___ TASK DATA

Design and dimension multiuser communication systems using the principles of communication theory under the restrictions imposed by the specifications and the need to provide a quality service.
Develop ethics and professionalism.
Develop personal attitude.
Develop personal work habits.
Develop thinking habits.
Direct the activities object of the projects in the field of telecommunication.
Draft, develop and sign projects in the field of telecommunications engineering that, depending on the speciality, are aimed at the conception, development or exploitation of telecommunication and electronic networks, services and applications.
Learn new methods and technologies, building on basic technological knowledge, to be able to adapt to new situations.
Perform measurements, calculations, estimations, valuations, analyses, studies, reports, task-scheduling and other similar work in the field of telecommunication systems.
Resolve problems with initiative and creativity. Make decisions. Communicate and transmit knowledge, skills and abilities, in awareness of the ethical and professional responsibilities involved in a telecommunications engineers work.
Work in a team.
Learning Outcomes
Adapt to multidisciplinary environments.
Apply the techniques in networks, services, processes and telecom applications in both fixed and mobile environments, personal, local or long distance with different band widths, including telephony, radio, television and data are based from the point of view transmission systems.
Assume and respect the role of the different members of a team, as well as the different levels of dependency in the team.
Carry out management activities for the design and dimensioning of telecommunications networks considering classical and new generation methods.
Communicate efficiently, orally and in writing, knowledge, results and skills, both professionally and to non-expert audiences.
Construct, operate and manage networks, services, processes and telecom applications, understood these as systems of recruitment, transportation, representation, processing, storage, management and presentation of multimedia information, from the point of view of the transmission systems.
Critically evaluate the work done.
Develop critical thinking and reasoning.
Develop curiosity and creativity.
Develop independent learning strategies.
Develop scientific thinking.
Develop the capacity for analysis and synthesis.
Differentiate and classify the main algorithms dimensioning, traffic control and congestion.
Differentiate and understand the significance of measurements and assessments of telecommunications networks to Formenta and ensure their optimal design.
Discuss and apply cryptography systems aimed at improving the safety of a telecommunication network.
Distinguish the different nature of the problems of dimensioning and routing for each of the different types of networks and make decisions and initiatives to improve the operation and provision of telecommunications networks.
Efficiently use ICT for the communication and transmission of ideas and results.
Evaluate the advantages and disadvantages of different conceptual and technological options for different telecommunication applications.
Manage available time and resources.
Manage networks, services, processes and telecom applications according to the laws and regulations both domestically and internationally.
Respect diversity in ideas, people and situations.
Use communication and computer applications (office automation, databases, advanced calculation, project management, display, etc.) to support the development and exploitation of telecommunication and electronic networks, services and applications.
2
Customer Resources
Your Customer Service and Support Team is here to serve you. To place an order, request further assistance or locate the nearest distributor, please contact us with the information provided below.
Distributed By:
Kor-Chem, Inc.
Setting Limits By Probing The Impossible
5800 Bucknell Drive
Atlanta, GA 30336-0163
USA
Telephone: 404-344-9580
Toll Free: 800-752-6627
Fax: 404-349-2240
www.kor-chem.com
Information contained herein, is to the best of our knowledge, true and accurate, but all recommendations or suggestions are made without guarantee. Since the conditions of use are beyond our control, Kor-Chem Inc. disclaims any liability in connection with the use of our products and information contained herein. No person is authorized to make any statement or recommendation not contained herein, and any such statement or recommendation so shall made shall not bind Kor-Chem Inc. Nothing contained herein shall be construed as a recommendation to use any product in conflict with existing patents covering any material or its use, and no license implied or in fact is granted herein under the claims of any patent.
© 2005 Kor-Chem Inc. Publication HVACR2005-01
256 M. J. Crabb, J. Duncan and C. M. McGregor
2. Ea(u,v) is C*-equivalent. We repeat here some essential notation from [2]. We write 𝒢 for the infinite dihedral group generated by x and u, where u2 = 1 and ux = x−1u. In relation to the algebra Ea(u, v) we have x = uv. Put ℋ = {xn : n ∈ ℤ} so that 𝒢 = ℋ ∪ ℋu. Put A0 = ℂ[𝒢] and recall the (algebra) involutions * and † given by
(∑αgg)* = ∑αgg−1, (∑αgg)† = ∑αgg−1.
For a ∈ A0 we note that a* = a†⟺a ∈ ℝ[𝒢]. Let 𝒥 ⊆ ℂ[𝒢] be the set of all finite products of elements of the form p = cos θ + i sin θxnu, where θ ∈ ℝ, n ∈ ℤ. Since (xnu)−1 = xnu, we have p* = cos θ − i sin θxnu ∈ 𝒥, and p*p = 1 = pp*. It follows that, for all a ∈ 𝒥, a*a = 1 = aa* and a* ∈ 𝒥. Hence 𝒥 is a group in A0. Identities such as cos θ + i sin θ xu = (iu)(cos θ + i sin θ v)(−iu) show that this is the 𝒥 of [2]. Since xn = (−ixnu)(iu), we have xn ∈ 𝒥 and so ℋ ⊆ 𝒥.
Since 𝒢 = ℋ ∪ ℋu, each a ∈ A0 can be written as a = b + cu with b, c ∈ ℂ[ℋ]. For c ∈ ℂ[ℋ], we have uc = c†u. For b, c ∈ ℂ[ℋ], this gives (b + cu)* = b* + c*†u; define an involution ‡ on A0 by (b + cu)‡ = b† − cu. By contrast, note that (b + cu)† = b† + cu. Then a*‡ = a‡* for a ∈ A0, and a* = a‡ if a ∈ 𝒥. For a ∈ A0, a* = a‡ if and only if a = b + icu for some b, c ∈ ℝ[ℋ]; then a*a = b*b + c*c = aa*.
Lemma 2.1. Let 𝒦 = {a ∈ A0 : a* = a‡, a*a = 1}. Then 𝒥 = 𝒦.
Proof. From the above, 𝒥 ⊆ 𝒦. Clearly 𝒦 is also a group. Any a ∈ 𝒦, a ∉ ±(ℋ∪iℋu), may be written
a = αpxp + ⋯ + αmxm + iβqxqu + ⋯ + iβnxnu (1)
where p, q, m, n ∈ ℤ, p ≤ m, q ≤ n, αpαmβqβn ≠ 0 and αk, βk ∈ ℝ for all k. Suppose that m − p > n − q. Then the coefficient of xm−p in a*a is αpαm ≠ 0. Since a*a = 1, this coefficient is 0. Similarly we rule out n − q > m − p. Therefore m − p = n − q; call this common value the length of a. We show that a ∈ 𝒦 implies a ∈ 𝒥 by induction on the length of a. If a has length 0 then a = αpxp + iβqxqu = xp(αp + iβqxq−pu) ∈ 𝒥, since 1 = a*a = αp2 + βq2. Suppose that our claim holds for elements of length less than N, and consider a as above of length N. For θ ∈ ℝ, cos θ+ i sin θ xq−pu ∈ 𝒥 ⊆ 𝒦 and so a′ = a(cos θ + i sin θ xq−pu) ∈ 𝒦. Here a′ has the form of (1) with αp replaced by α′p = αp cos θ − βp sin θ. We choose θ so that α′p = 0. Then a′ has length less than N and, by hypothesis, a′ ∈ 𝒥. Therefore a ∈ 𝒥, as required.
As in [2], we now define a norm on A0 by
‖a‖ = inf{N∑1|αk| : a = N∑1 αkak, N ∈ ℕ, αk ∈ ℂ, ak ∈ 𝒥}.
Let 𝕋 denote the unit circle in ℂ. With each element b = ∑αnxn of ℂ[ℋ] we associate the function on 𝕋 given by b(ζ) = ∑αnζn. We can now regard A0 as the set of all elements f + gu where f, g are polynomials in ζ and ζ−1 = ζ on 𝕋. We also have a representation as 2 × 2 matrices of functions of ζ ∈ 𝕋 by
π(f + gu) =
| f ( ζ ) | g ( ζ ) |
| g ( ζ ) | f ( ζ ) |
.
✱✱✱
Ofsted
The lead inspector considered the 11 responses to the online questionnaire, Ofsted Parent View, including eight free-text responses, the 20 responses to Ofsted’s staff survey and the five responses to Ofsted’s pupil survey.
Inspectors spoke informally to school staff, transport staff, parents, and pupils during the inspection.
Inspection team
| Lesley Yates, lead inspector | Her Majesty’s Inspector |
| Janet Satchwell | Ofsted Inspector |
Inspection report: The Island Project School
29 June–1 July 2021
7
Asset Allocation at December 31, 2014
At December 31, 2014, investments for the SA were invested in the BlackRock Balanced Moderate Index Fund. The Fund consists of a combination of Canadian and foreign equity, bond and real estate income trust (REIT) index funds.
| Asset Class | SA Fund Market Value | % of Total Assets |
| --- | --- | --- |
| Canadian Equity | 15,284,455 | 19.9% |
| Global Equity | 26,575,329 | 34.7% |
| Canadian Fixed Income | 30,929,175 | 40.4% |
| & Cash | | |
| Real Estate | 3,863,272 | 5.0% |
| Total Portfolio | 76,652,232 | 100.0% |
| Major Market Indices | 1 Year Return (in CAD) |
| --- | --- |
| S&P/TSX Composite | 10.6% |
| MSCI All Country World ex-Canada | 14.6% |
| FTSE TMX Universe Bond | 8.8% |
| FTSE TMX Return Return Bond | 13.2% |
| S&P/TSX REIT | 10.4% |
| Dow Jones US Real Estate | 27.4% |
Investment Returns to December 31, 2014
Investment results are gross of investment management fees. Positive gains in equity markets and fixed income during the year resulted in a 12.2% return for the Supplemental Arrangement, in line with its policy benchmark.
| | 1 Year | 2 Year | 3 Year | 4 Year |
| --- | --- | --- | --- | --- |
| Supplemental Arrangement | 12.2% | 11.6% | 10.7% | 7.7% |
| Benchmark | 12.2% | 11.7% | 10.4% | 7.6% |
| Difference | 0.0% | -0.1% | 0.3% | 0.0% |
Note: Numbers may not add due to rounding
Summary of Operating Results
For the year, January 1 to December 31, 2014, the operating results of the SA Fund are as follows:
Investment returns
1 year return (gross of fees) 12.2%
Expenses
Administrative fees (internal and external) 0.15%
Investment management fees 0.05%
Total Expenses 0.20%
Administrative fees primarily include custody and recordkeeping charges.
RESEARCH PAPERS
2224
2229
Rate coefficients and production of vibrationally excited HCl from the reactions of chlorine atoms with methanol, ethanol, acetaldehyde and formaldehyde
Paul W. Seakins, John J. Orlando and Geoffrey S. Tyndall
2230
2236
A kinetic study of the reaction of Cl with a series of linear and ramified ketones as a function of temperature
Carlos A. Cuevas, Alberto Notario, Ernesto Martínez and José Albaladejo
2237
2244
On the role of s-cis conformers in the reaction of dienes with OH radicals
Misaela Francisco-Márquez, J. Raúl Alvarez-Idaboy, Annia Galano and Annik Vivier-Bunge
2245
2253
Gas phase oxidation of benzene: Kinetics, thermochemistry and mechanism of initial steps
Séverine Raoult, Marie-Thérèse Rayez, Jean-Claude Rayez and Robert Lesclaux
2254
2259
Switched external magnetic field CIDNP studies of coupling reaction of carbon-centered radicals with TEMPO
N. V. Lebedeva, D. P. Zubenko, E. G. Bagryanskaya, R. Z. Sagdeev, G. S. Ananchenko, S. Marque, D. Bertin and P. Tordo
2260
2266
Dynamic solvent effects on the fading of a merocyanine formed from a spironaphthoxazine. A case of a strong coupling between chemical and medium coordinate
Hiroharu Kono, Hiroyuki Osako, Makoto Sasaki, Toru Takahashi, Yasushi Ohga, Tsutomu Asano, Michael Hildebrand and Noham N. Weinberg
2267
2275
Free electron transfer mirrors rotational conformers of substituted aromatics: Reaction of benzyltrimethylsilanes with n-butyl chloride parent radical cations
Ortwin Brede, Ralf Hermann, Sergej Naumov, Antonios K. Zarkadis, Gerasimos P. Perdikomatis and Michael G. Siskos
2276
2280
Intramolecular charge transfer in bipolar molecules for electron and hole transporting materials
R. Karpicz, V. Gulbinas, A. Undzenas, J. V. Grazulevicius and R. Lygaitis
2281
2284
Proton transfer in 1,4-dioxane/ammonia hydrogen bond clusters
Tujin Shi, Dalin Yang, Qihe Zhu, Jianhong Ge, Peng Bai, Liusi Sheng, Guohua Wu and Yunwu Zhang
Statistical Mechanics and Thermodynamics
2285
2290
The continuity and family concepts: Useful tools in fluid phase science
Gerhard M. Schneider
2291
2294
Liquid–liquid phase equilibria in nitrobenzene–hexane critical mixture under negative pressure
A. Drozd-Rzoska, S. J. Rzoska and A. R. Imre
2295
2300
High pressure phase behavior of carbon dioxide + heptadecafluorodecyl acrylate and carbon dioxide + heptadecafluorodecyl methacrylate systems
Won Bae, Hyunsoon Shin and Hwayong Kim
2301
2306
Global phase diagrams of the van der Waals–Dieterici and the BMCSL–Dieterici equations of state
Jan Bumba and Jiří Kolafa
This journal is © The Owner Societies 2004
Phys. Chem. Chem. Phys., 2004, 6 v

______

| EXERCISE AIM |
Find and copy each line in the material above where the string "personal" occurs.

| ANSWER BELOW |
Develop personal attitude.
Develop personal work habits.
Apply the techniques in networks, services, processes and telecom applications in both fixed and mobile environments, personal, local or long distance with different band widths, including telephony, radio, television and data are based from the point of view transmission systems.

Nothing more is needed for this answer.